- **What to do**
Repeat the records below verbatim.

**** Extracted records ****

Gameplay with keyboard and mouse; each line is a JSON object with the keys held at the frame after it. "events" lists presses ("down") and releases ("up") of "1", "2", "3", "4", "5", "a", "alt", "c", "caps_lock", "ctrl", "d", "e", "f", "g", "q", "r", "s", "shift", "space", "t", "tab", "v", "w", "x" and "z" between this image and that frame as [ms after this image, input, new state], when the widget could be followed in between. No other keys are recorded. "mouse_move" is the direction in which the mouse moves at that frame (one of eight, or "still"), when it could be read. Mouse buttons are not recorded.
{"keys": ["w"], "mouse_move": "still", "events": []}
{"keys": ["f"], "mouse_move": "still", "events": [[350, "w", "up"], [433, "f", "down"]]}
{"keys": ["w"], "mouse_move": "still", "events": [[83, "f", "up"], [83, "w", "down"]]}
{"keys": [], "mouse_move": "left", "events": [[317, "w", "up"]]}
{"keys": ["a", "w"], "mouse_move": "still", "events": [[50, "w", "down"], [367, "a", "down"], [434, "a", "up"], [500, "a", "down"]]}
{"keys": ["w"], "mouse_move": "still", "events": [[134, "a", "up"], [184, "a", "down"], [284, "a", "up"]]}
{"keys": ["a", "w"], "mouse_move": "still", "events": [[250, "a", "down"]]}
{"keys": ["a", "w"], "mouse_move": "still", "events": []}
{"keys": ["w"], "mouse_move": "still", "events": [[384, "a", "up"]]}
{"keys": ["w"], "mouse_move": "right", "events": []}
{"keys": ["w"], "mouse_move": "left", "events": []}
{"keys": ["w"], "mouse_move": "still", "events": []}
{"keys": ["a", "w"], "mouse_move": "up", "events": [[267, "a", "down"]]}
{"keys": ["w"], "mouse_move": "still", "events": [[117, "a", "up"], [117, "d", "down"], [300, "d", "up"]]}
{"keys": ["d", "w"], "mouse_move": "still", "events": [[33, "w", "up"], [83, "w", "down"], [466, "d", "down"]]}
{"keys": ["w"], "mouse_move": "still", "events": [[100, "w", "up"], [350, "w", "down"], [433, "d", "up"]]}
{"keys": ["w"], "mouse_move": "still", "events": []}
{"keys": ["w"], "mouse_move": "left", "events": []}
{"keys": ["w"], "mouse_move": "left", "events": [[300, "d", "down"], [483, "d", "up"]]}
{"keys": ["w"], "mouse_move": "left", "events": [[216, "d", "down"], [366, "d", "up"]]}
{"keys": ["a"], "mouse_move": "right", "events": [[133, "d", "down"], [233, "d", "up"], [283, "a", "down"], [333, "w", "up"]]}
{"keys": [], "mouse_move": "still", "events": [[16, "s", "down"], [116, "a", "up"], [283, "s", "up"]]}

****

- **Output for this task**
Gameplay with keyboard and mouse; each line is a JSON object with the keys held at the frame after it. "events" lists presses ("down") and releases ("up") of "1", "2", "3", "4", "5", "a", "alt", "c", "caps_lock", "ctrl", "d", "e", "f", "g", "q", "r", "s", "shift", "space", "t", "tab", "v", "w", "x" and "z" between this image and that frame as [ms after this image, input, new state], when the widget could be followed in between. No other keys are recorded. "mouse_move" is the direction in which the mouse moves at that frame (one of eight, or "still"), when it could be read. Mouse buttons are not recorded.
{"keys": ["w"], "mouse_move": "still", "events": []}
{"keys": ["f"], "mouse_move": "still", "events": [[350, "w", "up"], [433, "f", "down"]]}
{"keys": ["w"], "mouse_move": "still", "events": [[83, "f", "up"], [83, "w", "down"]]}
{"keys": [], "mouse_move": "left", "events": [[317, "w", "up"]]}
{"keys": ["a", "w"], "mouse_move": "still", "events": [[50, "w", "down"], [367, "a", "down"], [434, "a", "up"], [500, "a", "down"]]}
{"keys": ["w"], "mouse_move": "still", "events": [[134, "a", "up"], [184, "a", "down"], [284, "a", "up"]]}
{"keys": ["a", "w"], "mouse_move": "still", "events": [[250, "a", "down"]]}
{"keys": ["a", "w"], "mouse_move": "still", "events": []}
{"keys": ["w"], "mouse_move": "still", "events": [[384, "a", "up"]]}
{"keys": ["w"], "mouse_move": "right", "events": []}
{"keys": ["w"], "mouse_move": "left", "events": []}
{"keys": ["w"], "mouse_move": "still", "events": []}
{"keys": ["a", "w"], "mouse_move": "up", "events": [[267, "a", "down"]]}
{"keys": ["w"], "mouse_move": "still", "events": [[117, "a", "up"], [117, "d", "down"], [300, "d", "up"]]}
{"keys": ["d", "w"], "mouse_move": "still", "events": [[33, "w", "up"], [83, "w", "down"], [466, "d", "down"]]}
{"keys": ["w"], "mouse_move": "still", "events": [[100, "w", "up"], [350, "w", "down"], [433, "d", "up"]]}
{"keys": ["w"], "mouse_move": "still", "events": []}
{"keys": ["w"], "mouse_move": "left", "events": []}
{"keys": ["w"], "mouse_move": "left", "events": [[300, "d", "down"], [483, "d", "up"]]}
{"keys": ["w"], "mouse_move": "left", "events": [[216, "d", "down"], [366, "d", "up"]]}
{"keys": ["a"], "mouse_move": "right", "events": [[133, "d", "down"], [233, "d", "up"], [283, "a", "down"], [333, "w", "up"]]}
{"keys": [], "mouse_move": "still", "events": [[16, "s", "down"], [116, "a", "up"], [283, "s", "up"]]}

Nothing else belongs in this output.